She promises more research than that. Thing is, what is an apple for?
Benvoulin, the Best-Tasting Apple
I discovered this beauty in 1981, by chance, or was it out of love? But she’s not crisp. Erin would hate her.
Why, to eat, to enjoy, to make into a pie, to make apple sauce with, to do all kinds of things, even to dream of a new future, even to delight in unexpected flavours and textures on the tongue. This is the fruit our horticultural ancestors have carried out of the wild apple orchards, cultivated by bears and wild boars in the mountains of Khazakstan, over 7,000 years ago. The mixture of 35 different species, selected for sweetness by bears, boars, horses and humans on the long journey from the ice age and over the Silk Road to Persia, the apple represents a huge swathe of our indigenous cultural inheritance. All of that, all the history, poetry, beauty, sensuousness and excitement, is now going to be reduced to a crisp apple that stands up in storage and can be marketed as a designer article overseas, using our precious, limited water resources.

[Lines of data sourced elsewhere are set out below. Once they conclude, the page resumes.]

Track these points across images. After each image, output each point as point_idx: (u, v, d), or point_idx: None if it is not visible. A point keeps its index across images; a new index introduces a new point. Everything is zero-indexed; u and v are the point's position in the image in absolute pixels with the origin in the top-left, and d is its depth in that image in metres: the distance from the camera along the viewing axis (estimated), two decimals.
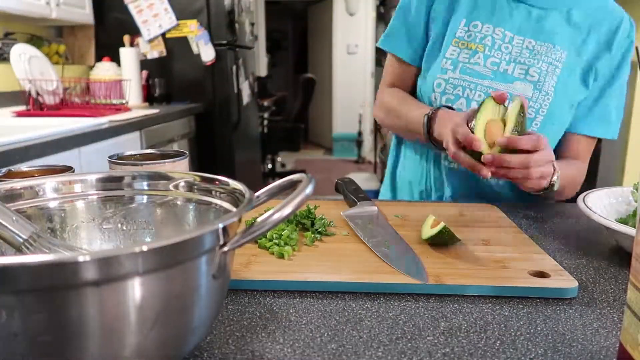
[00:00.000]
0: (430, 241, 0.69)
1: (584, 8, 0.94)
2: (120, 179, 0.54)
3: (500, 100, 0.77)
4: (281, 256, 0.65)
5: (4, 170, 0.63)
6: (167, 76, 2.90)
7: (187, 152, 0.71)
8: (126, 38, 2.82)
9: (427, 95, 0.97)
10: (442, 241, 0.68)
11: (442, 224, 0.67)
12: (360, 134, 6.38)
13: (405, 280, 0.58)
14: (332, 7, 6.35)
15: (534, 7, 0.94)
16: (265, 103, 4.78)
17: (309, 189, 0.41)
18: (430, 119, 0.90)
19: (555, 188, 0.83)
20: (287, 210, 0.39)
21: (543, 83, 0.91)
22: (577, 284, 0.57)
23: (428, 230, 0.69)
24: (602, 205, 0.76)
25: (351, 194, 0.85)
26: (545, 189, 0.83)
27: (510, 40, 0.93)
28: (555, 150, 0.97)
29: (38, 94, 2.18)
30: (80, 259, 0.30)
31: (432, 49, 0.98)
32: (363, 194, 0.85)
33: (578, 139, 0.97)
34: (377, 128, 5.23)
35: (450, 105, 0.94)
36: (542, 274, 0.59)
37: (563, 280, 0.58)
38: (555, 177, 0.81)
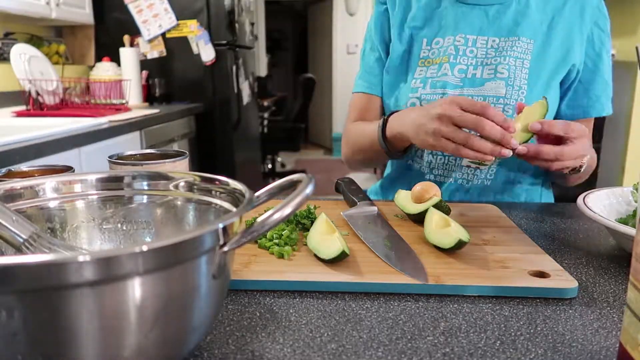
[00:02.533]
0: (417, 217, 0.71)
1: None
2: (120, 179, 0.54)
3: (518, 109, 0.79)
4: (281, 256, 0.65)
5: (4, 170, 0.63)
6: (167, 76, 2.90)
7: (187, 152, 0.71)
8: (126, 38, 2.82)
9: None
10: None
11: (435, 198, 0.69)
12: None
13: (405, 280, 0.58)
14: (332, 7, 6.35)
15: (490, 6, 0.94)
16: (265, 103, 4.78)
17: (309, 189, 0.41)
18: (385, 122, 0.91)
19: (583, 170, 0.84)
20: (287, 210, 0.39)
21: (514, 78, 0.90)
22: (577, 284, 0.57)
23: (415, 206, 0.71)
24: (602, 205, 0.76)
25: (351, 194, 0.85)
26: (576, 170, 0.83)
27: (474, 43, 0.93)
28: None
29: (38, 94, 2.18)
30: (80, 259, 0.30)
31: (398, 71, 0.98)
32: (363, 193, 0.85)
33: (586, 123, 0.96)
34: None
35: None
36: (542, 274, 0.59)
37: (563, 281, 0.58)
38: (584, 160, 0.81)
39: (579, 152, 0.77)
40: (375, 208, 0.80)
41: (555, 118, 0.97)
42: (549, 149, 0.75)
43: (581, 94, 0.95)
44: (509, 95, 0.90)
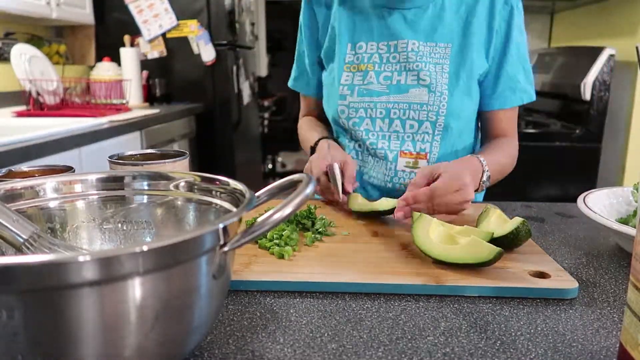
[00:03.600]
0: (500, 240, 0.64)
1: None
2: (120, 179, 0.54)
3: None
4: (281, 256, 0.65)
5: (4, 170, 0.63)
6: (167, 76, 2.90)
7: (188, 152, 0.71)
8: (126, 38, 2.82)
9: (335, 121, 1.01)
10: (514, 242, 0.65)
11: (517, 219, 0.65)
12: None
13: (405, 280, 0.58)
14: None
15: (407, 10, 0.94)
16: (266, 103, 4.78)
17: (309, 189, 0.41)
18: (313, 149, 0.98)
19: (484, 187, 0.87)
20: (288, 210, 0.39)
21: (435, 84, 0.92)
22: (577, 284, 0.57)
23: (494, 228, 0.67)
24: (602, 206, 0.76)
25: None
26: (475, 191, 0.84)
27: (395, 49, 0.93)
28: (482, 132, 1.02)
29: (38, 94, 2.18)
30: (81, 259, 0.30)
31: (328, 76, 1.01)
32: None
33: (496, 116, 0.98)
34: None
35: (332, 137, 1.01)
36: (542, 275, 0.59)
37: (563, 281, 0.58)
38: (484, 178, 0.84)
39: (453, 183, 0.76)
40: None
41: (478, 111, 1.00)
42: (422, 191, 0.76)
43: (487, 87, 0.96)
44: (431, 102, 0.92)
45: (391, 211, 0.77)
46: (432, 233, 0.66)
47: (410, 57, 0.92)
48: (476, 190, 0.84)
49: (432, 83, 0.91)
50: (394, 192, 0.98)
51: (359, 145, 0.99)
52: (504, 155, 0.94)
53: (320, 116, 1.10)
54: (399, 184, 0.98)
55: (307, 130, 1.08)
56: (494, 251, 0.58)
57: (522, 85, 0.95)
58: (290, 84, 1.13)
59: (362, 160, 1.01)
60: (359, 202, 0.83)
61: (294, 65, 1.11)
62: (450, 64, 0.92)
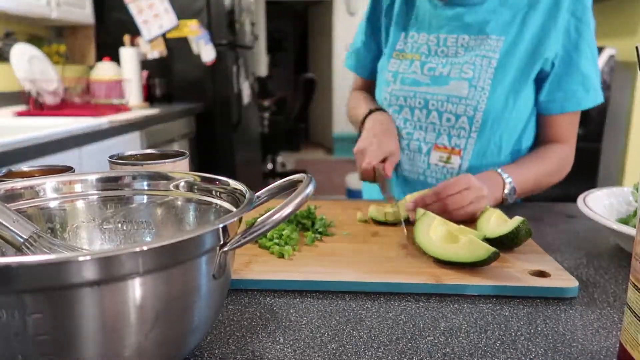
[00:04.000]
0: (497, 239, 0.65)
1: None
2: (120, 179, 0.54)
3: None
4: (281, 256, 0.65)
5: (4, 170, 0.63)
6: (167, 76, 2.90)
7: (188, 152, 0.71)
8: (126, 38, 2.82)
9: (386, 106, 1.02)
10: (514, 241, 0.66)
11: (517, 219, 0.65)
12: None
13: (405, 279, 0.58)
14: (333, 7, 6.35)
15: (464, 6, 0.92)
16: (266, 103, 4.77)
17: (309, 189, 0.41)
18: (364, 121, 0.99)
19: (510, 201, 0.88)
20: (288, 210, 0.39)
21: (478, 79, 0.89)
22: (577, 283, 0.57)
23: (494, 228, 0.67)
24: (602, 206, 0.76)
25: None
26: (501, 203, 0.87)
27: (444, 43, 0.93)
28: (538, 136, 0.98)
29: (38, 93, 2.18)
30: (81, 258, 0.30)
31: (381, 63, 1.03)
32: None
33: (554, 120, 0.94)
34: None
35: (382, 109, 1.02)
36: (542, 274, 0.60)
37: (563, 280, 0.58)
38: (506, 191, 0.86)
39: (460, 182, 0.78)
40: None
41: (534, 114, 0.96)
42: (428, 192, 0.79)
43: (555, 88, 0.91)
44: (471, 96, 0.90)
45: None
46: (432, 232, 0.66)
47: (459, 52, 0.92)
48: (501, 203, 0.86)
49: (474, 77, 0.89)
50: (424, 187, 0.97)
51: (397, 136, 0.98)
52: (545, 166, 0.92)
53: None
54: (431, 177, 0.97)
55: (357, 101, 1.09)
56: (489, 251, 0.58)
57: (584, 90, 0.90)
58: (344, 64, 1.15)
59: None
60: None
61: (352, 44, 1.13)
62: (499, 58, 0.89)
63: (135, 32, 2.89)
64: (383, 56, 1.02)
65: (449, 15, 0.93)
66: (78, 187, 0.53)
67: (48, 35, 2.81)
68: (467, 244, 0.61)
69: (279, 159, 5.53)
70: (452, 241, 0.65)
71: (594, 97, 0.91)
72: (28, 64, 2.18)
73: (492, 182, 0.84)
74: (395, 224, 0.78)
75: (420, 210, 0.71)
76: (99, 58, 2.86)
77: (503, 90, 0.89)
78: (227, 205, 0.48)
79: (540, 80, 0.92)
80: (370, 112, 0.99)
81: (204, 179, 0.51)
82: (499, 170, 0.86)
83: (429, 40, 0.95)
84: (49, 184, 0.51)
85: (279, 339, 0.48)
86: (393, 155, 0.91)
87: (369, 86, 1.12)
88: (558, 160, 0.94)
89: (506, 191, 0.85)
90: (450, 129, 0.93)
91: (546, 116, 0.94)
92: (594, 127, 2.11)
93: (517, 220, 0.66)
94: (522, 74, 0.90)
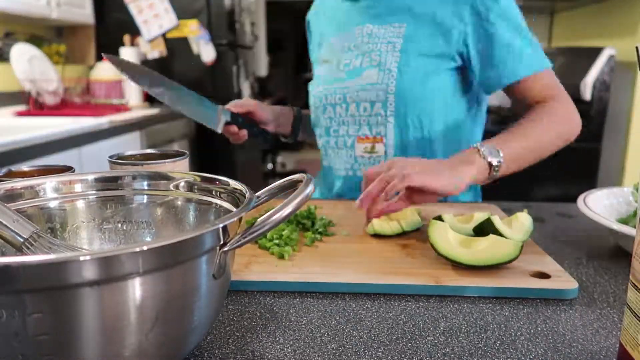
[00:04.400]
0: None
1: None
2: (120, 179, 0.54)
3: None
4: (281, 256, 0.65)
5: (4, 170, 0.63)
6: (167, 76, 2.89)
7: (188, 152, 0.71)
8: (126, 38, 2.82)
9: (314, 110, 1.07)
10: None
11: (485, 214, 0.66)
12: None
13: (405, 281, 0.58)
14: None
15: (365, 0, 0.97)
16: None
17: (309, 189, 0.41)
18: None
19: (498, 170, 0.78)
20: (288, 210, 0.39)
21: (385, 63, 0.91)
22: (577, 285, 0.57)
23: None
24: (602, 206, 0.76)
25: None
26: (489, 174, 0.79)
27: (353, 36, 0.97)
28: (520, 103, 0.92)
29: (38, 93, 2.18)
30: (81, 258, 0.30)
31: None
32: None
33: (516, 90, 0.90)
34: None
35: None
36: (542, 275, 0.59)
37: (563, 281, 0.58)
38: (489, 160, 0.77)
39: (403, 167, 0.73)
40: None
41: (460, 91, 0.95)
42: (370, 186, 0.74)
43: (485, 66, 0.89)
44: (380, 80, 0.91)
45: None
46: (451, 239, 0.64)
47: (365, 40, 0.95)
48: (489, 176, 0.78)
49: (381, 62, 0.91)
50: (356, 181, 0.97)
51: (326, 136, 1.03)
52: (533, 125, 0.85)
53: None
54: (359, 170, 0.98)
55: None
56: (518, 246, 0.60)
57: (513, 59, 0.87)
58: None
59: (326, 151, 1.04)
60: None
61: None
62: (403, 42, 0.90)
63: (135, 32, 2.89)
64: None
65: (354, 8, 0.97)
66: (78, 187, 0.53)
67: (48, 35, 2.81)
68: (494, 245, 0.61)
69: (279, 159, 5.53)
70: (468, 245, 0.64)
71: (531, 63, 0.88)
72: (28, 64, 2.18)
73: (456, 158, 0.78)
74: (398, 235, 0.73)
75: (433, 223, 0.67)
76: (99, 58, 2.86)
77: (411, 71, 0.90)
78: (227, 205, 0.48)
79: (467, 62, 0.91)
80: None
81: (204, 179, 0.51)
82: (475, 144, 0.79)
83: (342, 39, 0.99)
84: (49, 184, 0.51)
85: (279, 339, 0.48)
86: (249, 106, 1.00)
87: None
88: (546, 115, 0.87)
89: (489, 160, 0.77)
90: (369, 118, 0.94)
91: (509, 89, 0.91)
92: (594, 127, 2.11)
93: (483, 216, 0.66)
94: (430, 56, 0.90)
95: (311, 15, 1.14)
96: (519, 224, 0.68)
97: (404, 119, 0.93)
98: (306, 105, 1.16)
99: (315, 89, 1.04)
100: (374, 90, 0.92)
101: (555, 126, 0.87)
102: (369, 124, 0.95)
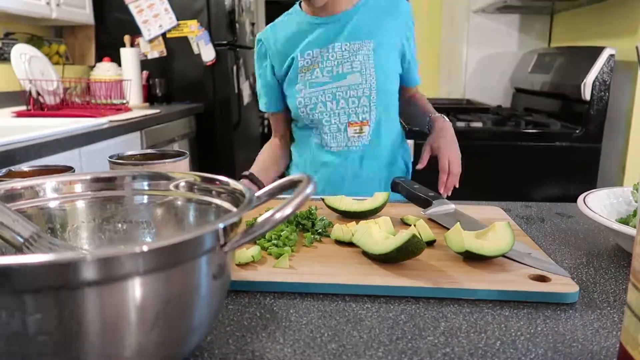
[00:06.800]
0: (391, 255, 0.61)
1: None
2: (120, 179, 0.54)
3: None
4: (279, 257, 0.64)
5: (4, 170, 0.63)
6: (167, 76, 2.90)
7: (188, 152, 0.71)
8: (126, 38, 2.82)
9: (297, 115, 1.26)
10: (408, 252, 0.61)
11: (409, 231, 0.61)
12: None
13: (404, 283, 0.58)
14: None
15: (335, 23, 1.20)
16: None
17: (309, 189, 0.41)
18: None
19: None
20: (288, 210, 0.39)
21: (365, 69, 1.19)
22: (577, 288, 0.57)
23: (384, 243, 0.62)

As one of the people involved in the chance discovery of the Ambrosia apple, and the guy who used his poetic insight to create an apple tasting evening and put a few in his pocket on the way, I know what this is. This is theft. And here’s a primary rule of the new Canada many of us are trying to help come Ito the world: Indigenous and ancestral history is not for sale, and anyone who takes poetry out of the oldest art, agriculture, should be asked, politely at first, to stop. Erin, stop this. Join the future. We could use you.